Speaker - Edwardson School of Industrial Engineering - Purdue University

Artificial intelligence meets quantum state reconstruction

We present our quantum state tomography framework where state reconstruction is performed using artificial intelligence (AI) directly from a set of measurements. Our hardware-aware data-centric AI techniques reconstruct quantum states of comparable fidelity to that of a typical reconstruction method with the advantage that costly computations are front-loaded with our reconstructing setup. AI has found broad applicability in quantum information science, where existing AI techniques are often applied without significant alterations to network architectures. In this presentation, we demonstrate physics-inspired data-centric heuristics for AI systems used in quantum information science and their efficacy for quantum state reconstruction.

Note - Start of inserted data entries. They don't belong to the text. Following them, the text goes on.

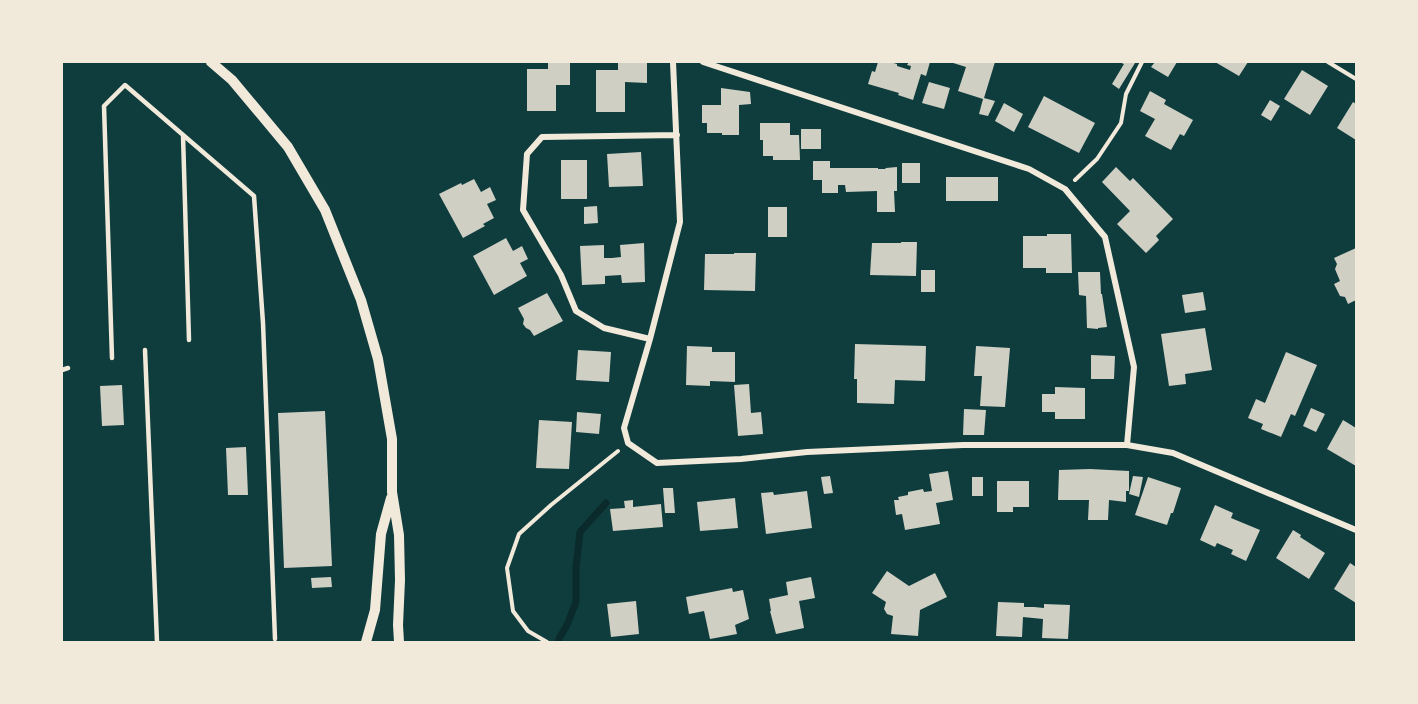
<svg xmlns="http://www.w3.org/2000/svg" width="1418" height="704" font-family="Helvetica,sans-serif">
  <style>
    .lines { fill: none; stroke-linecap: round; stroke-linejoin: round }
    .stream { stroke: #0a2a2b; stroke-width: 7 }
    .building { fill: #cfcfc3 }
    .path { stroke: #f1e9da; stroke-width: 4 }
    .service { stroke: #f1e9da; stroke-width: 4.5 }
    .minor { stroke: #f1e9da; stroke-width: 6 }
    .tertiary { stroke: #f1e9da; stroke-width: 10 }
  </style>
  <rect width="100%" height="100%" fill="#0f3d3e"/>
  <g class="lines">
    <!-- stream -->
    <path class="stream" d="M558,642L560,637L567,625L576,602V567L580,532L606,503"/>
  </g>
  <!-- building -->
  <path class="building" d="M548,62H570V85H556V111H527V69H548Z
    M618,62H647V83L625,82V112H596V70H618Z
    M878,62H890L897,64V66L910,70L911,66L907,65L909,62H930L926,76L921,74L913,100L898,95L899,93L868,84L872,71L875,72Z
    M950,62H995L984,98L995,101L988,116L979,114L983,99L958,91L966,67Z
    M1119,62H1132L1135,63L1119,89L1112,84L1124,64Z
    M1155,62H1177L1168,77L1151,67Z
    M1215,62H1248L1239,76Z
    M1302,70L1328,86L1310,115L1284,99Z
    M929,82L950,88L944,109L922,103Z
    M721,88L750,92L751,104L739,105V135H722V133H707V123H702V105H721Z
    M1150,91L1166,100L1164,104L1193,120L1184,136L1180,134L1171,150L1145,136L1155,119L1140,111Z
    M1044,96L1095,123L1079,153L1028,127Z
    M1270,100L1280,106L1271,121L1261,115Z
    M1353,102L1356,104V140L1337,128Z
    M1004,103L1023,114L1014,132L995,121Z
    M760,123H790V135H799L800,160H773V156H763V140H760Z
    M801,129H821V149H801Z
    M641,152L643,186L609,187L607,154Z
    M561,160H587V199H561Z
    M813,161H830V168H878V169H885L886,168L897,167V191H894L895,212H877V191L846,192L845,185H838V193H822V180H813Z
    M902,163H920V183H902Z
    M1116,167L1130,181L1133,178L1173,219L1156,236L1159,240L1146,253L1117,224L1130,211L1102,182Z
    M946,177H998V201H946Z
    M474,179L481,192L490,187L496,200L487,204L494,218L483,224L485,226L463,238L439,194L461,183L462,185Z
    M597,206L598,223L584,224V207Z
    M768,207H787V237H768Z
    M1047,234H1071L1072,273H1046V268H1023V236H1047Z
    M506,238L513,251L522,246L528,259L520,263L527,276L494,295L473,256Z
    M901,242H917L916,276L870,275L872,243H901Z
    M644,243L645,282L622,283L621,275L605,276V284L582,285L580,246L604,245V258H612L621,257L620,245Z
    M1356,248V300L1348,304L1345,297L1340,296L1334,284L1340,281L1335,269L1337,264L1334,258Z
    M734,253H756L755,291L704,290L705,254H734Z
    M921,270H935V292H921Z
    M1078,272H1100L1101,294H1102L1107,327L1098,328V329L1087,328L1086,296L1079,295Z
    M1203,292L1206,310L1185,313L1182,295Z
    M547,293L563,321L534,336L530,330L526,328L523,324L524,319L518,308Z
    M1205,328L1212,370L1185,374L1186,384L1169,386L1161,334Z
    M855,344L926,346L925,381L895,380L894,404L857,403V379H854Z
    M687,346L712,347V352H735V382L710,381V386L686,385Z
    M976,346L1010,348L1005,407L980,406L982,376H974Z
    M578,350L611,352L609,382L576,380Z
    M1286,352L1317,365L1295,416L1291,414L1281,437L1261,429L1263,424L1248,418L1256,399L1265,403Z
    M1091,355L1115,356L1114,379H1091Z
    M749,384L751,413L761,412L763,434L738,436L734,385Z
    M122,385L124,425L102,426L100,386Z
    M1055,387L1085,388V419H1055V412H1042V394H1055Z
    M1311,408L1325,414L1316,432L1303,426Z
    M964,409L986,410L984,435H963Z
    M325,411L332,566L284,568L278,413Z
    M577,412L601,414L599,434L576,432Z
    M539,420L572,422L569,469L536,468Z
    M1343,420L1356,428V466L1327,449Z
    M246,447L248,495H228L226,448Z
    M1090,469L1129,471V491H1126V502L1109,500L1108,520H1088L1089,500H1058L1059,470Z
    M948,471L953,500L936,503L940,524L905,530L902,514L896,515L894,500H899L898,497L908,495V492L923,489L924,492L932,491L929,474Z
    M830,476L833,493L824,494L821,477Z
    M1133,476L1143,477L1139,497L1129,494Z
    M972,477H983V496H972Z
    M1148,477L1181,488L1173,513H1171L1167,525L1135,515Z
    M997,481H1029V507H1013V512H997Z
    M663,488H673L675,513H665Z
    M807,491L812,528L766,534L761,493L773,492L774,495Z
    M735,498L738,528L700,531L697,502Z
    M633,500V507L661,504L663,527L613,531L610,509L625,508L624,501Z
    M1215,505L1233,513L1231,518L1260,530L1246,561L1231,554L1233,550L1217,543L1215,547L1200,540Z
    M1293,530L1301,535L1300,537L1325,553L1309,579L1276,558Z
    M1350,563L1356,567V603L1334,589Z
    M887,571L909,586L935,573L947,597L920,610L918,636L891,634L893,616L887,614L884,609L886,602L872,593Z
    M331,577L332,587L312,588L311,578Z
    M811,577L815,598L799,601L804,628L776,634L770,611H771L769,599L788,595L786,582Z
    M732,588L733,592L743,590L749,619L735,625L737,634L710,639L704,611L689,614L686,597Z
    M636,601L639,634L611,637L607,604Z
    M998,602L1024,603V607H1034L1044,608V604L1070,605L1068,639L1042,638L1043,619L1023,617L1022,637L996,636Z"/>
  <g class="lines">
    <!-- path -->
    <path class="path" d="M1328,62L1356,79
      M1075,180L1097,159L1121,123L1126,94L1142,62
      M547,642L528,631L513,611L507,568L519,534L551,505L618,451"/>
    <!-- service -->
    <path class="service" d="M183,135L189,340
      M145,350L157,642
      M112,358L104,106L125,85L254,196L263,323L275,639
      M62,370L68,368"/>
    <!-- minor -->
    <path class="minor" d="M673,62L680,222L650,339L624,428L628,443L657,463L741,459L807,452L963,445H1127L1173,453L1356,530
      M703,62L1029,169L1065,189L1105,237L1134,367L1127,445
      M650,339L604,328L576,311L561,275L523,210L527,154L542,137L677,135"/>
    <!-- tertiary -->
    <path class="tertiary" d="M211,62L232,80L288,147L325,210L361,300L378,359L392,439V492L399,535L400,580L398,625L399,642
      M366,642L375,610L381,534L391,498"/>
  </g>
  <!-- border -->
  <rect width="1418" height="704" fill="none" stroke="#f1e9da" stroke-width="126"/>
</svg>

Moreover, we discuss methods for enhancing the accuracy of our systems reconstruction by developing custom data sets that reflect essential properties, such as mean purity, of quantum systems we expect to encounter in experiments. Finally, we present custom prior distributions that are automatically tuned and generally better conform to the physical properties of the underlying system than standard fixed prior distributions in Bayesian quantum state estimation. Using both simulated and experimental measurement results, we show that AI-defined prior distributions reduce net convergence times and provide a natural way to incorporate implicit and explicit information directly into the prior distribution.